The following table was first provided in July 2006 with information from oh20, in a form not dissimilar from its current state. Horsepower ratings were derived later, by us, from the Five Year Plan and other sources. All engines have variable valve timing (via dual cam phasing) unless otherwise noted.
|Size||Line / Notes||Cars||Production |
Start / Status
|3.0 V6||Direct Inj., MDS||High-mpg exports||2018?|
|3.0 Twin Turbo||Premium||2017-19|
|3.2 V6||Cherokee only||2013|
|3.6 V6||All but Cherokee||2010|
|3.6 V6||Direct Injection||Ram, Wrangler||2018-?|
If we rely only on the Five Year Plan chart and what we know of current production and testing, we get this revised chart. We don’t know what happened to direct injection — or whether the 3.2 will be MultiAir equipped.
|3.0 V6||Direct injection, MultiAir 2||230-250|
|3.0 V6||Direct Injection Turbo (delayed)||330-340|
|3.0 V6||Twin Turbo (delayed)||360-400|
|3.6 V6||The original||280 - 305|
|3.6 V6||Direct injected (delayed)||310|
The prior V6 engines (dating back to around 1990) have all been dropped, with the last survivor being the 3.7, lasting to August 2012. The 4.7 liter V8, which produces roughly the same horsepower as the 3.6 (albeit with higher torque), was also dropped.

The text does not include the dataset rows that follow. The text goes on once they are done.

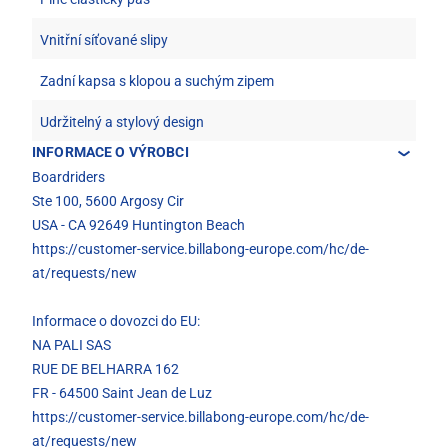
Vnitřní síťované slipy
Zadní kapsa s klopou a suchým zipem
Udržitelný a stylový design
INFORMACE O VÝROBCI
Boardriders
Ste 100, 5600 Argosy Cir
USA - CA 92649 Huntington Beach
https://customer-service.billabong-europe.com/hc/de-
at/requests/new
Informace o dovozci do EU:
NA PALI SAS
RUE DE BELHARRA 162
FR - 64500 Saint Jean de Luz
https://customer-service.billabong-europe.com/hc/de-
at/requests/new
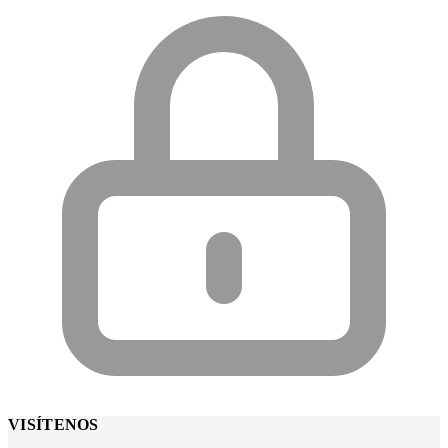
VISÍTENOS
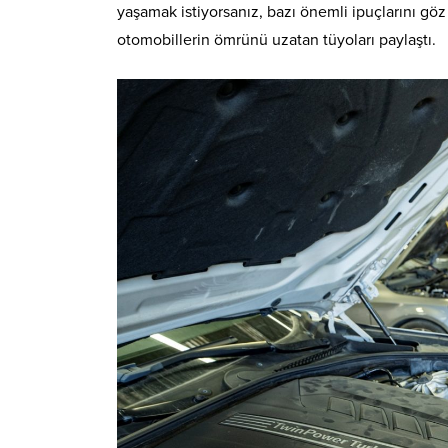
yaşamak istiyorsanız, bazı önemli ipuçlarını g
otomobillerin ömrünü uzatan tüyoları paylaştı.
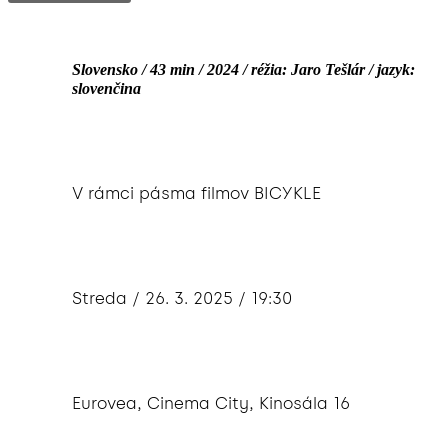
Slovensko / 43 min / 2024 / réžia: Jaro Tešlár / jazyk:
slovenčina
V rámci pásma filmov BICYKLE
Streda / 26. 3. 2025 / 19:30
Eurovea, Cinema City, Kinosála 16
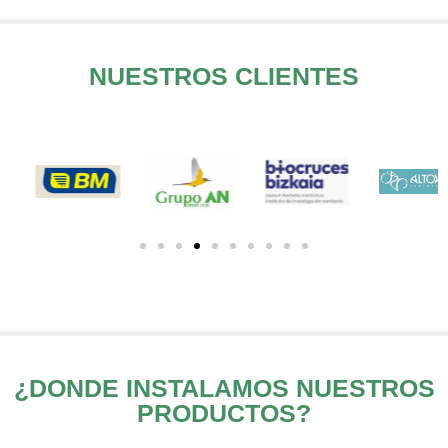
NUESTROS CLIENTES
¿DONDE INSTALAMOS NUESTROS
PRODUCTOS?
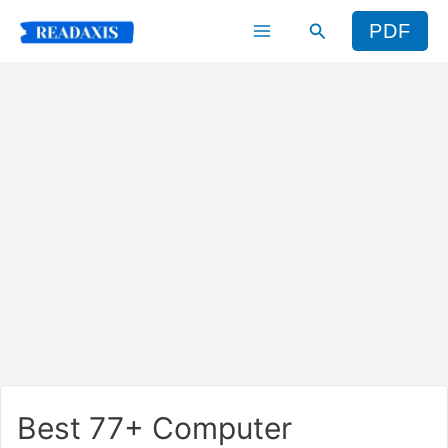
Skip
Search
PDF
to
content
Best 77+ Computer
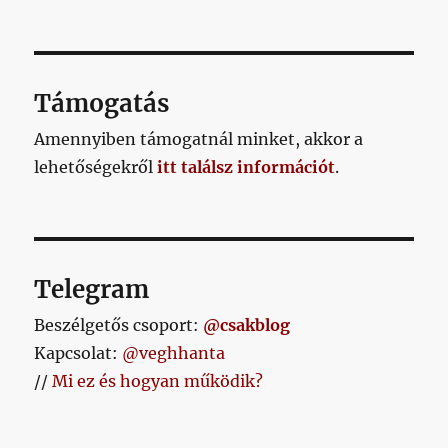
NEM,
SOHA!!!
című
bejegyzéshez
Támogatás
Amennyiben támogatnál minket, akkor a
lehetőségekről
itt találsz információt
.
Telegram
Beszélgetős csoport:
@csakblog
Kapcsolat:
@veghhanta
//
Mi ez és hogyan működik?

Past rumors: did we get it right?
Allpar.com started posting news about the Pentastar V6 in 2006, four years before its official release. The Phoenix engines were first discussed by Allpar member "superduckie" way back in March 2006. oh20 (who had been accurate on the Ram, Challenger, Caliber, and Sebring) provided the preceding table of the engines and cars they’d go into back in July 2006.
This report came on November 3, 2008:
Even the most powerful Phoenix, displacing 3.6 liters and producing (in preliminary tests) over 280 horsepower, is quieter than Toyota’s 3.3 liter V6 - and far quieter than the Toyota 3.5 liter V6. Gas mileage is said to be good, partly due to the use of high-pressure, die-cast blocks, which save on labor and allow for thinner walls and less use of aluminum. These blocks are 20 pounds lighter than General Motors’ V6 blocks, saving around $40 per engine on aluminum alone; an independent firm estimated that these engines are at least $300 cheaper to build than GM’s current V6 line.